October 14th-20th 2019 marked Invisible Disabilities Week. An invisible disability is one that might go unnoticed if you weren’t told about a person’s condition. These can include things like fibromyalgia, Ehlers-Danlos Syndrome, brain injuries, chronic fatigue, arthritis and POTS (postural orthostatic tachycardia syndrome). You might also hear these referred to as chronic illnesses as they remain relatively constant and might be long-term.
Some people with invisible disabilities may, from time to time, use some form of aid that means their condition is more visible. For instance, I use a walking stick to help me stay balanced and for me to lean on when one or both of my legs decide not to cooperate, as part of my fibromyalgia. However, when such a person doesn’t use an aid, they still face a lot of the difficulties they would when they do require such an aid, but with none of the acceptance and understanding.
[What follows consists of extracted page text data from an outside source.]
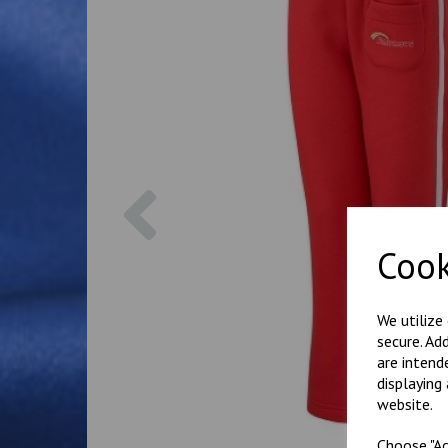
Previous
Cook
We utilize
secure. Ad
are intend
displaying
website.
Choose "Ac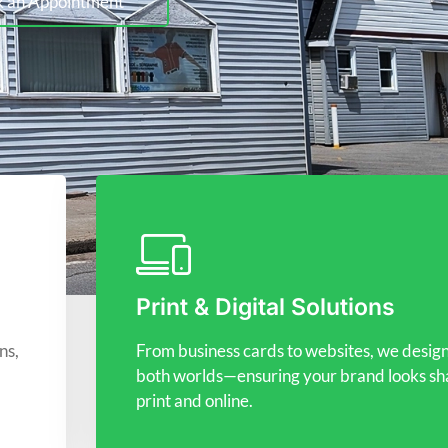
 an Appointment
Print & Digital Solutions
ns,
From business cards to websites, we design
both worlds—ensuring your brand looks sha
print and online.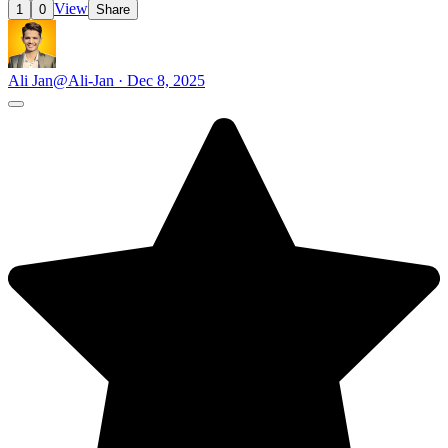
View
1
0
Share
Ali Jan
@Ali-Jan · Dec 8, 2025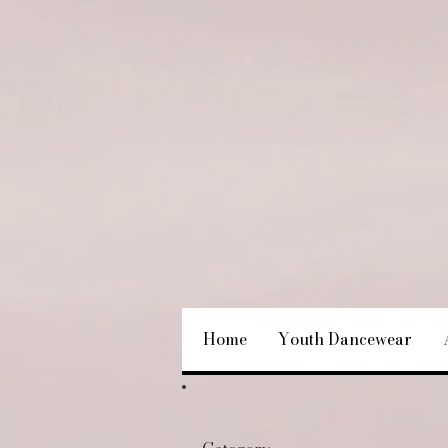
Home
Youth Dancewear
It is worth saying now that as a young person, even when I use my walking stick, I still get glared at on the very odd occasion that I take a priority seat on a bus or take my time walking down the street.
But, for instance, if you cannot make it to something or you can’t put your normal level of effort in because of a flare-up of a condition, you’re branded as lazy or unreliable or flaky. People should be more aware that others might need to manage their condition or prioritise different things as trying to meet other people’s standards of health isn’t sustainable. If you can’t make it to 9am lectures because of your condition, it’s not the same as being lazy. Or if you could make it to that lecture but couldn’t focus, it’s not the same as not trying or not paying attention. Sometimes, the best decision for a person with an invisible disability may seem odd to you but might mean that they can still function for the next few days or that they can avoid unnecessary hassle.
Don’t get me wrong – things are getting better for people with invisible disabilities. It’s now easier to apply for Blue Badges to allow us to get around, stickers in trains and buses are more encompassing and venues up and down the country are training their staff to be more understanding of those with invisible disabilities. However, on the whole, society’s attitudes towards invisible disability have a long way to go. The expectation that a young, ‘healthy-looking’ person will always be healthy is harmful and degrading. Expectations like this one leave people like me stuck somewhere between being ‘healthy’ and ‘disabled’, permanently feeling invalidated by my condition’s existence.
I became Disabilities Officer for SUSU so that I could help to reduce these feelings of invalidation in other people like me. In some way, I am sure that having the words Disabilities Officer emblazoned on my hoodie will make me feel a little more valid in myself. In the meantime, awareness events like these will help to educate those around us and make life a little easier for those affected.